This article was originally published in the fall 2014 Harker Quarterly.
Harker once again invited Bay Area educators to the upper school campus for the Harker Teacher Institute on June 7. Celebrating its 10th year, the event featured presentations by 17 Harker faculty members, who gave workshops on various ways to improve the learning experience in classrooms. It was also sponsored by the Silicon Valley affiliate of Computer Using Educators, an organization dedicated to the innovative use of technology in education.

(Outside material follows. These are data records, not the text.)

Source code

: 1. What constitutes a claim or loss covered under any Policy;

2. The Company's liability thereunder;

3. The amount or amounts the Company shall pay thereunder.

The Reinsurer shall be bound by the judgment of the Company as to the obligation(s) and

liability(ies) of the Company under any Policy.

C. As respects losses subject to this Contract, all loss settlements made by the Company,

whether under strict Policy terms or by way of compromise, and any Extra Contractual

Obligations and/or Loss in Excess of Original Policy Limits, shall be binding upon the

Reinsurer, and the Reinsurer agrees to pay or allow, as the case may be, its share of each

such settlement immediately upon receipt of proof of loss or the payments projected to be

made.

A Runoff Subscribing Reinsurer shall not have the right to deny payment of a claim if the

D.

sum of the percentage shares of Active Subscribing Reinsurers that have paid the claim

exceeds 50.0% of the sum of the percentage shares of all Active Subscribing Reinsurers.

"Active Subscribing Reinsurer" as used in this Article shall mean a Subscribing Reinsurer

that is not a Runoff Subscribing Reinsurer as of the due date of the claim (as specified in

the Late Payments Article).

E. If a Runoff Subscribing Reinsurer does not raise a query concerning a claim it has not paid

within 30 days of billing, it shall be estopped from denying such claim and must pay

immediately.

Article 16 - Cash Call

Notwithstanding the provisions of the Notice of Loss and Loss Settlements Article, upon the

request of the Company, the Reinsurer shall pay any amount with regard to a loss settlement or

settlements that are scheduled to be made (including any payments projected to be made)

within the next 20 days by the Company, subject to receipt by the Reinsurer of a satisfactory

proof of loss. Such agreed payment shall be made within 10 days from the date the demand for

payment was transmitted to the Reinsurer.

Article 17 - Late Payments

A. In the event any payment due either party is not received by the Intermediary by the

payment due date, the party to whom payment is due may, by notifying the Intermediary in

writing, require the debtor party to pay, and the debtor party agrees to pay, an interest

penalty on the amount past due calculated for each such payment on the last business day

The workshops explored many different tools and techniques. For example, lower school math teacher Eileen Schick’s presentation on Singapore model drawing demonstrated a visual method of solving word problems. Meanwhile, lower school English teacher Ann Smitherman demonstrated how using questions in feedback helps students better internalize the feedback they receive, and showed her use of comments in Google Docs to achieve this goal.

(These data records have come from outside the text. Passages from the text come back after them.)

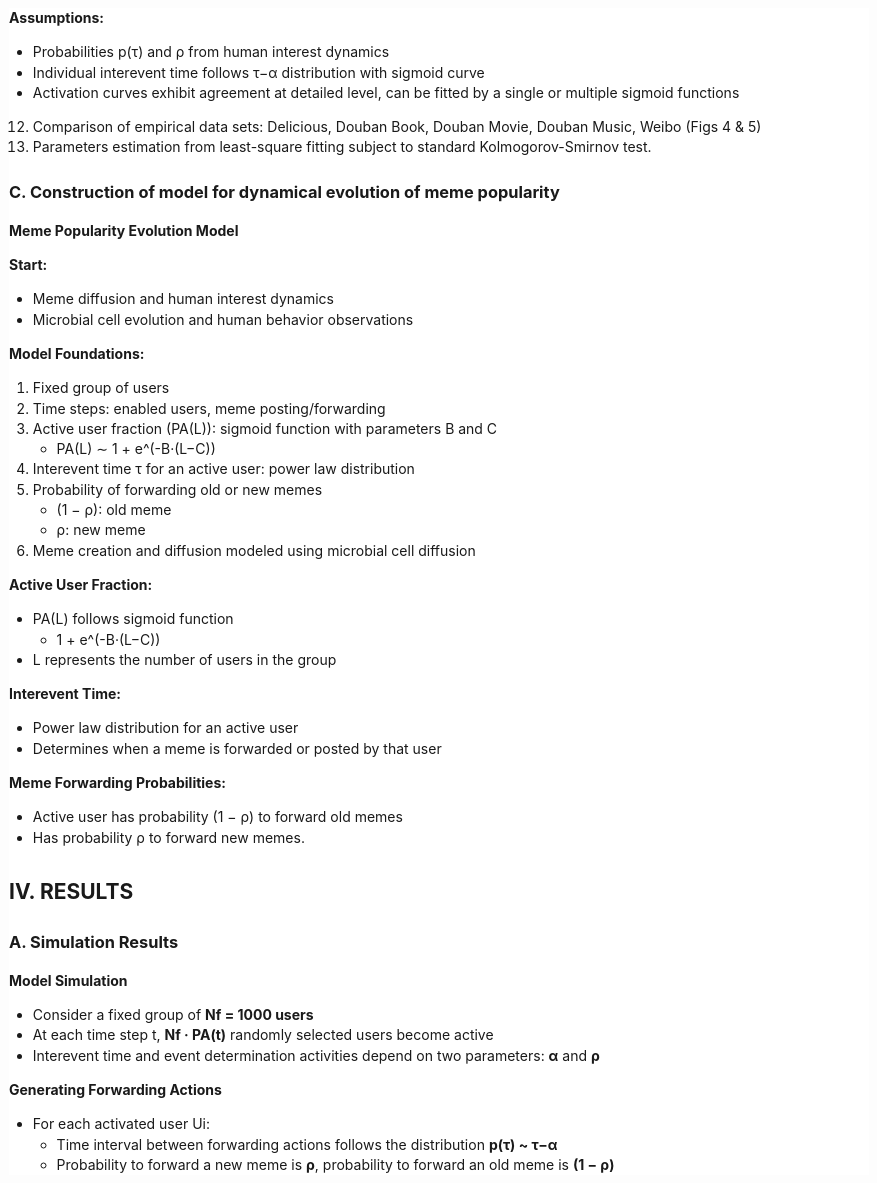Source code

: **Assumptions:**
- Probabilities p(τ) and ρ from human interest dynamics
- Individual interevent time follows τ−α distribution with sigmoid curve
- Activation curves exhibit agreement at detailed level, can be fitted by a single or multiple sigmoid functions
12. Comparison of empirical data sets: Delicious, Douban Book, Douban Movie, Douban Music, Weibo (Figs 4 & 5)
13. Parameters estimation from least-square fitting subject to standard Kolmogorov-Smirnov test.


### C. Construction of model for dynamical evolution of meme popularity

**Meme Popularity Evolution Model**

**Start:**
- Meme diffusion and human interest dynamics
- Microbial cell evolution and human behavior observations

**Model Foundations:**
1. Fixed group of users
2. Time steps: enabled users, meme posting/forwarding
3. Active user fraction (PA(L)): sigmoid function with parameters B and C
   - PA(L) ∼ 1 + e^(-B·(L−C))
4. Interevent time τ for an active user: power law distribution
5. Probability of forwarding old or new memes
   - (1 − ρ): old meme
   - ρ: new meme
6. Meme creation and diffusion modeled using microbial cell diffusion

**Active User Fraction:**
- PA(L) follows sigmoid function
  - 1 + e^(-B·(L−C))
- L represents the number of users in the group

**Interevent Time:**
- Power law distribution for an active user
- Determines when a meme is forwarded or posted by that user

**Meme Forwarding Probabilities:**
- Active user has probability (1 − ρ) to forward old memes
- Has probability ρ to forward new memes.


## IV. RESULTS

### A. Simulation Results

**Model Simulation**
- Consider a fixed group of **Nf = 1000 users**
- At each time step t, **Nf · PA(t)** randomly selected users become active
- Interevent time and event determination activities depend on two parameters: **α** and **ρ**

**Generating Forwarding Actions**
- For each activated user Ui:
  - Time interval between forwarding actions follows the distribution **p(τ) ~ τ−α**
  - Probability to forward a new meme is **ρ**, probability to forward an old meme is **(1 − ρ)**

For his workshop on project-based learning, Juston Glass, business and entrepreneurship teacher, had attendees break off into groups and build structures using Tinkertoys to show how classroom projects can engage students and help them become more invested in the learning process.
Diane Main, the upper school’s learning, innovation and design director, showed how MinecraftEdu – an educational version of the popular computer game Minecraft – can be used to create classroom environments in which students learn how to work together to solve problems.